How much more so in regard to Torah and mitzvos which are the true and only “possessions” of a Jew. As our Sages relate “When a man passes away, neither gold, silver nor precious stones accompany him, but, Torah and mitzvos alone!” It is certain that his “toil” will be of the utmost pleasure, immeasurably more than the pleasure derived from precious stones.

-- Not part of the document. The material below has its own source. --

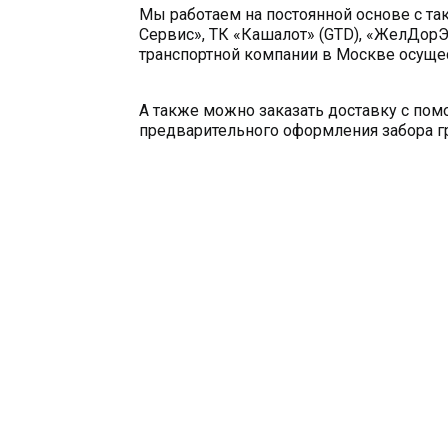
Мы работаем на постоянной основе с та
Сервис», ТК «Кашалот» (GTD), «ЖелДорЭ
транспортной компании в Москве осущес
А также можно заказать доставку с по
предварительного оформления забора гр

This year Rosh Hashanah falls out on Shabbos. The principle factor of Shabbos is pleasure as it says “you shall call Shabbos delight.” Since Rosh Hashanah, which influences all the days of the coming year (as is indicated from that which it is called the “head” and not the “beginning of the year” — just as the head directs the body ...) is on Shabbos, a special and unique ability is given that the service of G‑d throughout the whole year should be in a spirit of pleasure and delight.

In addition to this, this year is the 100th anniversary of the passing of the Rebbe Maharash. The famous saying of the Maharash is “the world thinks (when one reaches an obstacle) only if he cannot go under he goes over it, and I say the initial step is to go over!”

This is the emphasis of this year, the 100th anniversary of the Maharash. The service to G‑d, in a manner of pleasure and delight, should be administered in a manner of “reaching far and beyond.” This means that from the outset there are no burdens or difficulties to overcome but “all stand prepared” — to receive the blessings of G‑d by fulfilling G‑d’s commandments.

The concept of reaching far and beyond is also emphasized in this week’s Torah portion — parshas Ha’azinu. In the beginning of the parshah Moshe says “Give ear heavens, and I will speak; and let the earth hear the words of my mouth.” In regard to “heaven” it says “give ear,” the connotation being from a close distance; in regard to “earth” it says “hear,” the connotation being from afar.

Here the concept of “reaching far and beyond” is stressed. Firstly, he begins with “heaven” (spirituality) and only then does he proceed to “earth” (materialism) (this is contrary to normal procedure, beginning with lower levels and gradually ascending to higher levels). Secondly in regard to heaven itself Moshe uses the terminology of “give ear” meaning from a close distance, whereas in earth he uses “listen” meaning from afar. Due to the powers and strength of Moshe Rabbeinu every Jew is close to spiritualism (heaven) and far from materialism (earth) — reaching far and beyond.

In the second sentence of parshas Ha’azinu it says “My speech shall distill as dew.” In regard to dew the Talmud says “The congregation of Israel made a thoughtless request; yet G‑d granted the request, as it says, ‘And let us know, eagerly strive to know the L‑rd. His going forth is sure as the morning. And He shall come to us as the rain.’ The Holy One, blessed be He said to Israel:

‘My daughter, you ask for something which is at times desirable and at other times is not desirable, but I will be to you something which is desirable at all times, as it is said, I will be as dew unto Israel.’”

The difference between rain and dew is, the supply of rain is dependent upon the service of man and therefore only at times desirable, whereas dew is initiated by G‑d Himself and therefore desirable at all times.

Here too is emphasized “reaching far and beyond.” A Jew is apt to think, for him it is sufficient that G‑d should come as rain. He must realize however that being a descendent of Avraham, Yitzchok and Ya’akov, a member of the “Chosen People,” the request for rain is a thoughtless one. He is deservant of the revelation of G‑dliness at the level of “I will be as dew unto Israel”: an eternal relevation reaching far and beyond.

In conclusion: the “deed is the principal factor” — service of G‑d in a spirit of joy and delight and in a manner of “reaching far and beyond” — and very soon we will end the exile with the arrival of Moshiach speedily in our days.